I have always wanted to put my thoughts down on paper since I moved to Tokyo 2 weeks ago to free up some space in my mind, de-clutter my heart and purify my soul, but thoughts were flying around, ideas got stuck and words became numbness.
Tokyo is a soulful city. Most thing gets boring after the second time cos after all, those are just places, until you get to feel the heart of it, but Tokyo is a soulful, sensational and sentimental city.
Because it is, my heart aches and excites at the same time the moment I feel the breeze in my hair, catch the sight of flowers along the road and see sunshine dancing through the leaves.
Because it is, I feel peaceful and lonely at the train stations, at the crossroads where waves of people passing by, where I can hear the thunder of feet marching up and down the platforms.
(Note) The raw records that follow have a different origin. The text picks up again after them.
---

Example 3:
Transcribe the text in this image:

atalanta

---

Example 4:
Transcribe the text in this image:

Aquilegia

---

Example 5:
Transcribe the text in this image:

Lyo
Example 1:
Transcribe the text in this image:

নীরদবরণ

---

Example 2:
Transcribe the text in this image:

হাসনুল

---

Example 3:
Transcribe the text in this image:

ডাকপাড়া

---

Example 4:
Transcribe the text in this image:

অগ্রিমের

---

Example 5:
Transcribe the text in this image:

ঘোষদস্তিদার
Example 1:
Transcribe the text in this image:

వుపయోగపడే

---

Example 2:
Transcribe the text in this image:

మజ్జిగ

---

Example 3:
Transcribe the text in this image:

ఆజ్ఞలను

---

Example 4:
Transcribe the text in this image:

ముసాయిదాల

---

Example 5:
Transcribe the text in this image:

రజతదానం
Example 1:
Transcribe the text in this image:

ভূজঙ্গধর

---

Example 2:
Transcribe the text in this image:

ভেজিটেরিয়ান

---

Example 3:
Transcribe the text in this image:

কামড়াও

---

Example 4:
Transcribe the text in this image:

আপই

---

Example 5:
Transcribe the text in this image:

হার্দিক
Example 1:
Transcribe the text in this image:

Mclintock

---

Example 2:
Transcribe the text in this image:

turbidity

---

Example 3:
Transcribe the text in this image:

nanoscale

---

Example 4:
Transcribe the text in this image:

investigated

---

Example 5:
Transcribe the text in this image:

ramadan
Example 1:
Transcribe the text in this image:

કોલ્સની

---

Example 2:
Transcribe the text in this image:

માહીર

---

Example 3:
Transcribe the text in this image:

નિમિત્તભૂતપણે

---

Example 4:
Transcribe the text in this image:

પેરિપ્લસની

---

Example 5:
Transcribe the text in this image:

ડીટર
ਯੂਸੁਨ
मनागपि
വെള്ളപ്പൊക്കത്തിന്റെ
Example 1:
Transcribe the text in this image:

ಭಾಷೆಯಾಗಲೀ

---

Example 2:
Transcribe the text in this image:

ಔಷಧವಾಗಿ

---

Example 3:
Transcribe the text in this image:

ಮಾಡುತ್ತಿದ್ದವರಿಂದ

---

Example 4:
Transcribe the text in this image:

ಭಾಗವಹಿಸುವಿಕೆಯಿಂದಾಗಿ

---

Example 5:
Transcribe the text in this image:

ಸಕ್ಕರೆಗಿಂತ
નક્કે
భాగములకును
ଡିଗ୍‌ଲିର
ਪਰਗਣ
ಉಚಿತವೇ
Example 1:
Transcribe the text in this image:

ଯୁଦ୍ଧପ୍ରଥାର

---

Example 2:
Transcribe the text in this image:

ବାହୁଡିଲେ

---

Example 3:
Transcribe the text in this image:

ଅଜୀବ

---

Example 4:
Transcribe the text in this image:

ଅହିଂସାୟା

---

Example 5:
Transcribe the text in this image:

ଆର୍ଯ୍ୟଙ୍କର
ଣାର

Because it is, despite the fact that my heart is heavy whenever I wake up in the morning, despite the fact that I am running away from something I do not know, something so vague (or maybe because it’s just not right), something I do not really understand (well, maybe it’s better not to know) and seeking for something to materialize, I realize that the world out there is too beautiful to be ignored, that adventures await, that possibilities are to be explored and serendipity is bound to happen.
So, thank you, Tokyo, for being a soulful city, for being rich in culture, arts and design and for helping me to know more about myself.